Costruire un brand sportivo

Un brand è costruito sulle piattaforme social, qualsiasi brand anche quello sportivo. Il fallimento nell’industria dello sport non professionistico nel comprendere che nel 2023, strumenti come la “televisione” sono concetti superati costituisce l’ancora più pesante che li tiene inchiodati ad un destino d’oblio.

C’è questo concetto diffuso: la creatività è troppo costosa. Di conseguenza ci si affida spesso alla semplicità della vendita. Ci si sofferma non sul contenuto ma sul prezzo, sul ricavo ottenuto dall’eventuale acquirente.

Si continua così a fare affidamento sul modello Facebook, quello che da oltre 10 anni continua a invitare a seguire persone e non contenuti. Che profila i suoi utenti attraverso i big data e poi permette di vendere pubblicità di ogni tipo a questi grossolani gruppi di potenziali acquirenti.

TikTok ha cambiato però tutto, negli ultimi quattro anni. In realtà c’aveva provato anche Tumblr e se il management dell’azienda non avesse vietato i contenuti NFSW ora dominerebbe il mercato. Perché Douyin (il nome cinese della piattaforma) ha cambiato tutto?

Perché ma basato il suo algoritmo non sulle persone o le connessioni tra queste, ma sul tipo di contenuti che consumano. Ha messo il contenuto e la creatività al servizio dell’utente e non viceversa. Ottenendo così retention time, cioè tempo trascorso sul contenuto, radicalmente più alto rispetto a quello della concorrenza.

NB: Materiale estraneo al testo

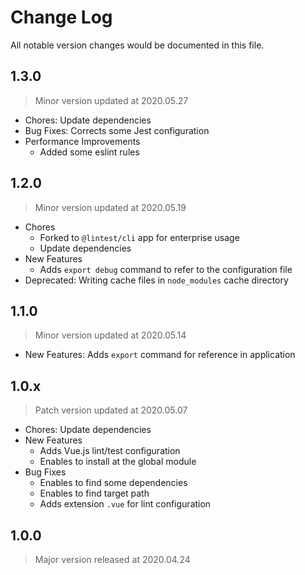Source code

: # Change Log
All notable version changes would be documented in this file.

## 1.3.0
> Minor version updated at 2020.05.27
- Chores: Update dependencies
- Bug Fixes: Corrects some Jest configuration
- Performance Improvements
  - Added some eslint rules

## 1.2.0
> Minor version updated at 2020.05.19
- Chores
  - Forked to `@lintest/cli` app for enterprise usage
  - Update dependencies
- New Features
  - Adds `export debug` command to refer to the configuration file
- Deprecated: Writing cache files in `node_modules` cache directory

## 1.1.0
> Minor version updated at 2020.05.14
- New Features: Adds `export` command for reference in application

## 1.0.x
> Patch version updated at 2020.05.07
- Chores: Update dependencies
- New Features
  - Adds Vue.js lint/test configuration
  - Enables to install at the global module
- Bug Fixes
  - Enables to find some dependencies
  - Enables to find target path
  - Adds extension `.vue` for lint configuration

## 1.0.0
> Major version released at 2020.04.24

Meta ha creato i Reels quando si è accorta che le sue quote di mercato si stavano assottigliando. La dinamica dei followers e dei mi piace, in un attimo è divenuta irrilevante. La demografia del pubblico, degli utenti ha fatto il resto.

L’arte è divenuta la parte importante dell’equazione matematica dei social. Il valore di retention mai come oggi è il metro di paragone, l’ago della bilancia. Ma non solo. Il contenuto proposto è divenuto puro intrattenimento oppure puramente educativo.

In questo i brand “sportivi” sono particolarmente avvantaggiati. Hanno le partite della squadra per generare l’intrattenimento, gli allenamenti o gli aspetti tattici per generare quelli educativi. Senza tralasciare l’aver a disposizione una decina di micro influencer ai quali affidare distribuzione e perché no produzione di alcuni contenuti.

Quello che spesso manca è la conoscenza del mezzo, la capacità tecnica di utilizzarlo, gli strumenti e il tempo. Negli sport dilettantistici c’è troppo spesso la tendenza a concentrare nella stessa figura il magazziniere, l’autista e anche l’allenatore in seconda. Figurarsi se si ha la lungimiranza nel investire denaro in una attività di marketing come questa. No, non parlo di voi L84, il ragazzo è bravo, davvero. Facile però eh vista la concorrenza.